─── DATA IN THIS EXERCISE
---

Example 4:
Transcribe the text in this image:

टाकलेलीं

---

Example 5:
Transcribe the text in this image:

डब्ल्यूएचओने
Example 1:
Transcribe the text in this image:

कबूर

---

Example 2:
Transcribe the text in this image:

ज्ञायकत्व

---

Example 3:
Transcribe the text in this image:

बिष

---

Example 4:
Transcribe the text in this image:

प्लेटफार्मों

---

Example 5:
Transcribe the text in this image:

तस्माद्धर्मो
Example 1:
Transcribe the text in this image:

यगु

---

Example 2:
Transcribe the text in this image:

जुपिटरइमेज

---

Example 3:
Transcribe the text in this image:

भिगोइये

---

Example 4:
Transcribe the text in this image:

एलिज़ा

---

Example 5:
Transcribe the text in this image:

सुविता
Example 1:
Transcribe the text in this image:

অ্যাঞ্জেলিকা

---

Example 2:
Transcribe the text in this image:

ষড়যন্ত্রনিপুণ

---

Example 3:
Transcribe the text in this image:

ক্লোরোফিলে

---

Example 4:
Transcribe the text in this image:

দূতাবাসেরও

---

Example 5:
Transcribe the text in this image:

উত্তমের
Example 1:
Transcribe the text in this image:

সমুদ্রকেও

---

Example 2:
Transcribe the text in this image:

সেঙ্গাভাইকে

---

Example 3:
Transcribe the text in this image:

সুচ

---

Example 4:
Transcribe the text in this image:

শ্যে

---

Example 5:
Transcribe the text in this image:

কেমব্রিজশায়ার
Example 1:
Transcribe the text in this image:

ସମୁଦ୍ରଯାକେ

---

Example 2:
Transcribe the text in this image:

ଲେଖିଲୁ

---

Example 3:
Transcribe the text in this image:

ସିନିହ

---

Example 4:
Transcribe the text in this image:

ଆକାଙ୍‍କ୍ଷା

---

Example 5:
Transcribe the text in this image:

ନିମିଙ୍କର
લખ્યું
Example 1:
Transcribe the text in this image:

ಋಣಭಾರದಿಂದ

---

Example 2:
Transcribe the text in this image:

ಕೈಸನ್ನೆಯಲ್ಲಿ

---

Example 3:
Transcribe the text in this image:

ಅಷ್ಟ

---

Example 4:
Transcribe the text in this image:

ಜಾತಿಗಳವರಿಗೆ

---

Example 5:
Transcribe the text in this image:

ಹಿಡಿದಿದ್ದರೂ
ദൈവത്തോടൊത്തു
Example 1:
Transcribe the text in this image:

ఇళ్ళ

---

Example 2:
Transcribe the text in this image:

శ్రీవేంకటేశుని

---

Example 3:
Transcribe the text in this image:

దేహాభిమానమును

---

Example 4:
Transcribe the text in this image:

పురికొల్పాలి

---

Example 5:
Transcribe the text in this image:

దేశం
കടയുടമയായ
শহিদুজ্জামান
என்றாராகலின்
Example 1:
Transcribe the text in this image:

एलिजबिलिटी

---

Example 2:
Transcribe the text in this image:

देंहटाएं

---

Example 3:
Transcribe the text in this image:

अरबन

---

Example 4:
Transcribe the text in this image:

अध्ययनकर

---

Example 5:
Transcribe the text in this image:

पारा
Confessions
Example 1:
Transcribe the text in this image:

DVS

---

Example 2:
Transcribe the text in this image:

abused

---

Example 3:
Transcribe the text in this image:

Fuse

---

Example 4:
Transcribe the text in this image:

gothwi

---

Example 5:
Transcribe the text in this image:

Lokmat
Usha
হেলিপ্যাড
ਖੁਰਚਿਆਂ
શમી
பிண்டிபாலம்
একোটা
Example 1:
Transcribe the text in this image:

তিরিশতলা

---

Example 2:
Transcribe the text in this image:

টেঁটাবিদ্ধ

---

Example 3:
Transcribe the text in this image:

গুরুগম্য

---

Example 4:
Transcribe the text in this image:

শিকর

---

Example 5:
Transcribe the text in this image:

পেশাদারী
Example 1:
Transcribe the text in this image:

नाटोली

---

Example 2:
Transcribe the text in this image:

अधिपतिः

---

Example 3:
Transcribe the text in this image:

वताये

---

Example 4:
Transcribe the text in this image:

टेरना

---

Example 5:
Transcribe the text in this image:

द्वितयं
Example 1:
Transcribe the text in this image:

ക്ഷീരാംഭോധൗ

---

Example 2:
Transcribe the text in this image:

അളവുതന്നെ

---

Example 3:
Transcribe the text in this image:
──────
Please copy out each record, character for character.

* _PROBLEM SOLUTION_
---

Example 4:
Transcribe the text in this image:

टाकलेलीं

---

Example 5:
Transcribe the text in this image:

डब्ल्यूएचओने
Example 1:
Transcribe the text in this image:

कबूर

---

Example 2:
Transcribe the text in this image:

ज्ञायकत्व

---

Example 3:
Transcribe the text in this image:

बिष

---

Example 4:
Transcribe the text in this image:

प्लेटफार्मों

---

Example 5:
Transcribe the text in this image:

तस्माद्धर्मो
Example 1:
Transcribe the text in this image:

यगु

---

Example 2:
Transcribe the text in this image:

जुपिटरइमेज

---

Example 3:
Transcribe the text in this image:

भिगोइये

---

Example 4:
Transcribe the text in this image:

एलिज़ा

---

Example 5:
Transcribe the text in this image:

सुविता
Example 1:
Transcribe the text in this image:

অ্যাঞ্জেলিকা

---

Example 2:
Transcribe the text in this image:

ষড়যন্ত্রনিপুণ

---

Example 3:
Transcribe the text in this image:

ক্লোরোফিলে

---

Example 4:
Transcribe the text in this image:

দূতাবাসেরও

---

Example 5:
Transcribe the text in this image:

উত্তমের
Example 1:
Transcribe the text in this image:

সমুদ্রকেও

---

Example 2:
Transcribe the text in this image:

সেঙ্গাভাইকে

---

Example 3:
Transcribe the text in this image:

সুচ

---

Example 4:
Transcribe the text in this image:

শ্যে

---

Example 5:
Transcribe the text in this image:

কেমব্রিজশায়ার
Example 1:
Transcribe the text in this image:

ସମୁଦ୍ରଯାକେ

---

Example 2:
Transcribe the text in this image:

ଲେଖିଲୁ

---

Example 3:
Transcribe the text in this image:

ସିନିହ

---

Example 4:
Transcribe the text in this image:

ଆକାଙ୍‍କ୍ଷା

---

Example 5:
Transcribe the text in this image:

ନିମିଙ୍କର
લખ્યું
Example 1:
Transcribe the text in this image:

ಋಣಭಾರದಿಂದ

---

Example 2:
Transcribe the text in this image:

ಕೈಸನ್ನೆಯಲ್ಲಿ

---

Example 3:
Transcribe the text in this image:

ಅಷ್ಟ

---

Example 4:
Transcribe the text in this image:

ಜಾತಿಗಳವರಿಗೆ

---

Example 5:
Transcribe the text in this image:

ಹಿಡಿದಿದ್ದರೂ
ദൈവത്തോടൊത്തു
Example 1:
Transcribe the text in this image:

ఇళ్ళ

---

Example 2:
Transcribe the text in this image:

శ్రీవేంకటేశుని

---

Example 3:
Transcribe the text in this image:

దేహాభిమానమును

---

Example 4:
Transcribe the text in this image:

పురికొల్పాలి

---

Example 5:
Transcribe the text in this image:

దేశం
കടയുടമയായ
শহিদুজ্জামান
என்றாராகலின்
Example 1:
Transcribe the text in this image:

एलिजबिलिटी

---

Example 2:
Transcribe the text in this image:

देंहटाएं

---

Example 3:
Transcribe the text in this image:

अरबन

---

Example 4:
Transcribe the text in this image:

अध्ययनकर

---

Example 5:
Transcribe the text in this image:

पारा
Confessions
Example 1:
Transcribe the text in this image:

DVS

---

Example 2:
Transcribe the text in this image:

abused

---

Example 3:
Transcribe the text in this image:

Fuse

---

Example 4:
Transcribe the text in this image:

gothwi

---

Example 5:
Transcribe the text in this image:

Lokmat
Usha
হেলিপ্যাড
ਖੁਰਚਿਆਂ
શમી
பிண்டிபாலம்
একোটা
Example 1:
Transcribe the text in this image:

তিরিশতলা

---

Example 2:
Transcribe the text in this image:

টেঁটাবিদ্ধ

---

Example 3:
Transcribe the text in this image:

গুরুগম্য

---

Example 4:
Transcribe the text in this image:

শিকর

---

Example 5:
Transcribe the text in this image:

পেশাদারী
Example 1:
Transcribe the text in this image:

नाटोली

---

Example 2:
Transcribe the text in this image:

अधिपतिः

---

Example 3:
Transcribe the text in this image:

वताये

---

Example 4:
Transcribe the text in this image:

टेरना

---

Example 5:
Transcribe the text in this image:

द्वितयं
Example 1:
Transcribe the text in this image:

ക്ഷീരാംഭോധൗ

---

Example 2:
Transcribe the text in this image:

അളവുതന്നെ

---

Example 3:
Transcribe the text in this image:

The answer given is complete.